When MUFG’s consolidated Common Equity Tier1 capital ratio falls below 5.125%, the principal amount of, and the corresponding amount of interest on, each bond shall be written down to the extent necessary, as determined by MUFG in consultation with the Financial Services Agency of Japan or other relevant regulatory authority, to make MUFG’s consolidated Common Equity Tier1 capital ratio exceed 5.125% by write-down of part of the principal of each bond and write-down or conversion to ordinary shares of all or part of the principal of each other Additional Tier1 liability on a pro rata basis.

(2) Write-down upon the occurrence of a non-viability event

The principal amount of and interests on the bonds shall be written down to zero when it is confirmed that the “specified item 2 measures (tokutei dai nigou sochi),” which are the measures set forth in Article 126-2, Paragraph 1, Item 2 of the Deposit Insurance Act, need to be applied to MUFG.

(3) Write-down upon the occurrence of a bankruptcy proceedings commencement event

The principal amount of and interest on the bonds shall be written down to zero when it is adjudicated that MUFG becomes subject to bankruptcy and other insolvency proceedings.

11.    

   Summary of Reinstatement Clause   

When a part of the principal amount of the bonds have been written down upon the occurrence of a loss absorption event, such principal amount of the bonds shall be reinstated upon the occurrence of a Reinstatement Event to the extent of the amount to be determined by MUFG in consultation with the Financial Services Agency of Japan or other relevant regulatory authority.

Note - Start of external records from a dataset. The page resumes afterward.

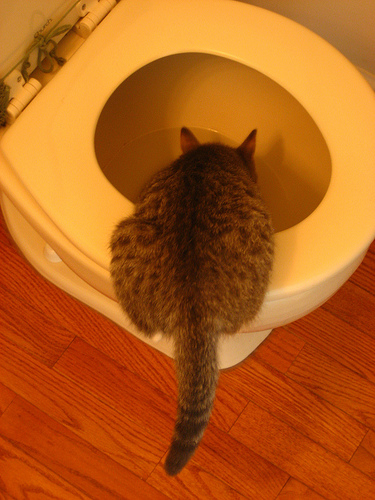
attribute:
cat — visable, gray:
[108, 124, 264, 476]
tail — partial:
[162, 321, 215, 474]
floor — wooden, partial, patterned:
[1, 204, 374, 499]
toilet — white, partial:
[3, 3, 374, 375]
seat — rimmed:
[3, 4, 374, 312]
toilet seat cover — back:
[1, 1, 78, 80]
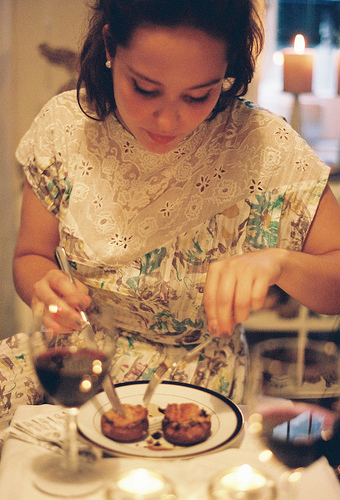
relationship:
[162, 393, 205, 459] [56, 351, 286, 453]
crab cake on plate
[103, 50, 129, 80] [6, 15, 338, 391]
earring on woman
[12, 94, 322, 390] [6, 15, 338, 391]
dress on woman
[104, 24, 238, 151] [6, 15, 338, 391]
face of woman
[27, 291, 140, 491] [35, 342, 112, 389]
glass has wine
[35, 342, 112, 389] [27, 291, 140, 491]
wine in glass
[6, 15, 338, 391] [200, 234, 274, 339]
woman has hand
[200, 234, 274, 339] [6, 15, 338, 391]
hand of woman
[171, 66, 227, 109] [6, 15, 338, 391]
eye of woman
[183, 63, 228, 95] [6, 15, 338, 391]
eyebrow of woman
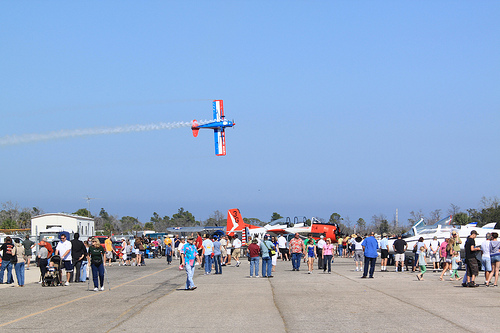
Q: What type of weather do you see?
A: It is clear.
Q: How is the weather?
A: It is clear.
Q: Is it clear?
A: Yes, it is clear.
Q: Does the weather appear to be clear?
A: Yes, it is clear.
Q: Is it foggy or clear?
A: It is clear.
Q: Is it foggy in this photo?
A: No, it is clear.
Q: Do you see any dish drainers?
A: No, there are no dish drainers.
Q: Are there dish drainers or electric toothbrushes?
A: No, there are no dish drainers or electric toothbrushes.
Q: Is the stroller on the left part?
A: Yes, the stroller is on the left of the image.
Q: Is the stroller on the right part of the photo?
A: No, the stroller is on the left of the image.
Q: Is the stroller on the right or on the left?
A: The stroller is on the left of the image.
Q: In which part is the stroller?
A: The stroller is on the left of the image.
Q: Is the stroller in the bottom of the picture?
A: Yes, the stroller is in the bottom of the image.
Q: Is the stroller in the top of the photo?
A: No, the stroller is in the bottom of the image.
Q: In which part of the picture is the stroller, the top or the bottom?
A: The stroller is in the bottom of the image.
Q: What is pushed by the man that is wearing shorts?
A: The stroller is pushed by the man.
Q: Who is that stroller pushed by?
A: The stroller is pushed by the man.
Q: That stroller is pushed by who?
A: The stroller is pushed by the man.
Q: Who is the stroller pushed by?
A: The stroller is pushed by the man.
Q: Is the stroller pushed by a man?
A: Yes, the stroller is pushed by a man.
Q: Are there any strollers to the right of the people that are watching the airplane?
A: Yes, there is a stroller to the right of the people.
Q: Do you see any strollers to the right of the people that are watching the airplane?
A: Yes, there is a stroller to the right of the people.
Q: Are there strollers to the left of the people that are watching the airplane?
A: No, the stroller is to the right of the people.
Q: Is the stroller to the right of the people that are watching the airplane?
A: Yes, the stroller is to the right of the people.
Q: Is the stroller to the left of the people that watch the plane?
A: No, the stroller is to the right of the people.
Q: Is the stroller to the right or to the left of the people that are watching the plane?
A: The stroller is to the right of the people.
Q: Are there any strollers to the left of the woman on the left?
A: Yes, there is a stroller to the left of the woman.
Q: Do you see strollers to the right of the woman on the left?
A: No, the stroller is to the left of the woman.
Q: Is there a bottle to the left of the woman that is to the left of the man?
A: No, there is a stroller to the left of the woman.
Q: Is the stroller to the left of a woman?
A: Yes, the stroller is to the left of a woman.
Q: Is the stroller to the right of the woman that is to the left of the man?
A: No, the stroller is to the left of the woman.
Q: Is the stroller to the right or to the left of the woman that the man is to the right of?
A: The stroller is to the left of the woman.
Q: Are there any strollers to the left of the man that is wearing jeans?
A: Yes, there is a stroller to the left of the man.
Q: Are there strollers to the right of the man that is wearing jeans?
A: No, the stroller is to the left of the man.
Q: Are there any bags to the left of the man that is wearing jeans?
A: No, there is a stroller to the left of the man.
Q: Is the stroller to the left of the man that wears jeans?
A: Yes, the stroller is to the left of the man.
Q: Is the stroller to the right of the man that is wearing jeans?
A: No, the stroller is to the left of the man.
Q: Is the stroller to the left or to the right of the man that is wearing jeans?
A: The stroller is to the left of the man.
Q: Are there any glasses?
A: No, there are no glasses.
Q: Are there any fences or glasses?
A: No, there are no glasses or fences.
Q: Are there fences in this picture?
A: No, there are no fences.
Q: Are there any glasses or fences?
A: No, there are no fences or glasses.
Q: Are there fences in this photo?
A: No, there are no fences.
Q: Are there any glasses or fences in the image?
A: No, there are no fences or glasses.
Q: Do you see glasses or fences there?
A: No, there are no fences or glasses.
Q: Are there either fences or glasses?
A: No, there are no fences or glasses.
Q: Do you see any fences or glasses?
A: No, there are no fences or glasses.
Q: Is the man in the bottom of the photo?
A: Yes, the man is in the bottom of the image.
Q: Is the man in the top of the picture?
A: No, the man is in the bottom of the image.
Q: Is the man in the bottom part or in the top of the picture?
A: The man is in the bottom of the image.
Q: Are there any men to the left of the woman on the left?
A: Yes, there is a man to the left of the woman.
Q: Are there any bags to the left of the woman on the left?
A: No, there is a man to the left of the woman.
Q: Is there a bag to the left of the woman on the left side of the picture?
A: No, there is a man to the left of the woman.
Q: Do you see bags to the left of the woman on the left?
A: No, there is a man to the left of the woman.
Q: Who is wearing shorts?
A: The man is wearing shorts.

(The “Reinstatement Event” occurs when MUFG determines that the principal amount of the bonds that have been written-down be reinstated after obtaining prior confirmation of the Financial Services Agency of Japan or any other relevant regulatory authority that MUFG’s consolidated Common Equity Tier1 capital ratio remains at a sufficiently high level after giving effect to the relevant reinstatement of the bonds.)

12.    

   Use of Proceeds    To enhance the regulatory capital of MUFG and its consolidated subsidiaries (including provision of subordinated loans to its consolidated subsidiaries). The bonds will be qualified as MUFG’s Additional Tier1 capital under the current applicable capital adequacy requirements.

13.    

   Liquidation Preference    The bonds rank, as to the payment of liabilities in our liquidation proceedings (excluding special liquidation proceedings), effectively, junior to the general creditors and dated subordinated creditors of MUFG, senior to the MUFG’s common shares, and pari passu with MUFG’s preferred shares and its special purpose companies’ preferred securities.

14.    

   Method of Offering    Public offering in Japan

15.    

   Fiscal Agent    The Bank of Tokyo-Mitsubishi UFJ, Ltd.

16.    

   Securities Depository    Japan Securities Depository Center, Incorporated

*        *        *

Contact:

Mitsubishi UFJ Financial Group, Inc.

Corporate Communications Division

Media Relations Office

81-3-3240-7651

 

This press release has been prepared for the purpose of publicly announcing the issuance of Mitsubishi UFJ Financial Group, Inc. third series of unsecured perpetual subordinated bonds with optional-redemption clause and write-down clause and not for the purpose of soliciting investment. This press release is not intended to, and will not, constitute an offer to sell or the solicitation of an offer to buy securities in the United States. The bonds have not been and will not be registered under the U.S. Securities Act of 1933 (the “1933 Act”) and may not be offered or sold in the United States absent registration or an applicable exemption from the registration requirements under the 1933 Act.